In general, the simulation study showed that the model proposed could be a good trade-off between a high PCS and a reasonable number of observed short- and long-term toxicities under small sample constraints. The clinical relevance weights made it possible to avoid becoming stuck during the dose allocation process. Moreover, the model was shown to be robust, i.e. the PCS was less sensitive to sample size. Scenarios were selected to test several possible situations. The probability of adding A2 was set at 50% and not more since we believe that it is useless to perform a clinical trial where most of the neonates received other competing drugs. All fixed parameters were chosen using first investigators’ advice and then testing them in a sensitivity analysis. After the NEMO experience, we took care in modelling T2, and also physicians selected the new drug better. The first inclusion in the LEVNEONAT trial took place in September 2017.

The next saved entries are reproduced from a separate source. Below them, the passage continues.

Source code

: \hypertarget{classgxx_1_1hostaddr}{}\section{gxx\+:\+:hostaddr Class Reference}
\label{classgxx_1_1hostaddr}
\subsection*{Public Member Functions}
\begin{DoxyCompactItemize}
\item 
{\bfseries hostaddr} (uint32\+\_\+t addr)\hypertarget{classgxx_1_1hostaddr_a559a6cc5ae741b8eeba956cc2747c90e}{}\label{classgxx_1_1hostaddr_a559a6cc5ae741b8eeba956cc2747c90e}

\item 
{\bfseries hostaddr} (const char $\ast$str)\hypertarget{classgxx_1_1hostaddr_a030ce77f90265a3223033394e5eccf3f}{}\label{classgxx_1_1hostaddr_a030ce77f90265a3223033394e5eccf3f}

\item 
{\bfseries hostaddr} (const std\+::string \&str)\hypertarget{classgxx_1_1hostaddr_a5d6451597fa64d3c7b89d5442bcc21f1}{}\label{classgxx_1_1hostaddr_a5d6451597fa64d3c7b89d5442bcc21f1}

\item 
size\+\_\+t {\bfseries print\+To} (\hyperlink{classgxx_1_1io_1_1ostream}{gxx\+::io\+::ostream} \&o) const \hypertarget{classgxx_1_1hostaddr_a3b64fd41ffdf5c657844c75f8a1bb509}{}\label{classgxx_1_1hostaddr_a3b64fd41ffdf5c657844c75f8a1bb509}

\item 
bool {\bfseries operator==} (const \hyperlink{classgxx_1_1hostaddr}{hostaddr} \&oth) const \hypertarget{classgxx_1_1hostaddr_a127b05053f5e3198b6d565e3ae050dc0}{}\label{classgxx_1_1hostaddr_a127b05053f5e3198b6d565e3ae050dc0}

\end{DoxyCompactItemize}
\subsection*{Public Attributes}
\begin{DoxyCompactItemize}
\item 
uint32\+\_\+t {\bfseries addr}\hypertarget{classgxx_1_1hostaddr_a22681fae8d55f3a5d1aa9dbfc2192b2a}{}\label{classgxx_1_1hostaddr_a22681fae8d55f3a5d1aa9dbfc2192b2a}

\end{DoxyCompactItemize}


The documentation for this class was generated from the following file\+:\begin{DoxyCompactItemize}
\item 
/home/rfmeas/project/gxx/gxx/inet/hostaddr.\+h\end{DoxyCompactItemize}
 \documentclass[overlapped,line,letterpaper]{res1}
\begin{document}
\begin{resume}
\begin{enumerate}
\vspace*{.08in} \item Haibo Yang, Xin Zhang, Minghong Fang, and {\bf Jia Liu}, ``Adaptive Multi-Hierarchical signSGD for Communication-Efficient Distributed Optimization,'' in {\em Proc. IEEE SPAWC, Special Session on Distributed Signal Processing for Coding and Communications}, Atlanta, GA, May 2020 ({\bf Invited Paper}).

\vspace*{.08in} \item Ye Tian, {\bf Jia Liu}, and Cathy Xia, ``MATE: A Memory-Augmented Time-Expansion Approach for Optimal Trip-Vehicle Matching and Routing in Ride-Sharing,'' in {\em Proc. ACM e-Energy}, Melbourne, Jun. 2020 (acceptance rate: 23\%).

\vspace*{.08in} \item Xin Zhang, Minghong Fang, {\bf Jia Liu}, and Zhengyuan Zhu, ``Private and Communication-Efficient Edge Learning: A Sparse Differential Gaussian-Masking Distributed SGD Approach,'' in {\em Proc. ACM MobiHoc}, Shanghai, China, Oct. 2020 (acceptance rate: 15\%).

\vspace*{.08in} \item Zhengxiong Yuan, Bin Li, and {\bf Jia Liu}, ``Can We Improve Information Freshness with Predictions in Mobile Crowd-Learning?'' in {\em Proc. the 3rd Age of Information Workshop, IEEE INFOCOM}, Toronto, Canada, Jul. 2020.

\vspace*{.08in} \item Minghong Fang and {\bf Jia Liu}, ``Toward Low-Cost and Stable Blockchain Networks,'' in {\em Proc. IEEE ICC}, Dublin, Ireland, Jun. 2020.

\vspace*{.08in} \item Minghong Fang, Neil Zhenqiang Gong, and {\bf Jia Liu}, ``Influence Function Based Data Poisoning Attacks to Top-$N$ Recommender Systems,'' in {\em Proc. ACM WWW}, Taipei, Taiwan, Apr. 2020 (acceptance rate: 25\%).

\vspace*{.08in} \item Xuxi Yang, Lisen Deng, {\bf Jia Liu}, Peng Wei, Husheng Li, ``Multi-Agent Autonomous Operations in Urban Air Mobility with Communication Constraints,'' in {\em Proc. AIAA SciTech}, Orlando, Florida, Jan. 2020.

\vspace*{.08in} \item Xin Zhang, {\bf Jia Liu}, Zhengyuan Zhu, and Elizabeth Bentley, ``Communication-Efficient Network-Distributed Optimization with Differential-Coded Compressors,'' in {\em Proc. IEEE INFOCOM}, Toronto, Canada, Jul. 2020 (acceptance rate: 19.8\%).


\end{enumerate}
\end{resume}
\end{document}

In conclusion, this design was the result of a successful and close collaboration across statisticians, physicians and other trial collaborators. In the last 20 years, many dose finding designs have been proposed in the oncology setting and almost none for paediatrics. There is a crucial need for efficient designs in this population, and this paper is an example of how and what can be done. Outcomes that cannot be measured in realtime, such as hearing loss, and the adding of rescue medications are very common features in paediatrics trials and this design can be easily customized for them.


We should like to show our gratitude to Estelle Boivin, Bruno Giraudeau, Julie Leger, Elie Saliba and Elsa Tavernier, who are involved in the LEVNEONAT clinical trial, for sharing their opinions and being ready to help and give information to adapt the model for this trial. We also thank two reviewers for their suggestions.

This work was conducted as part of the ‘Innovative methodology for small populations research’ project funded by the European Union's seventh framework programme for research, technological development and demonstration under grant agreement FP HEALTH 2013-602144.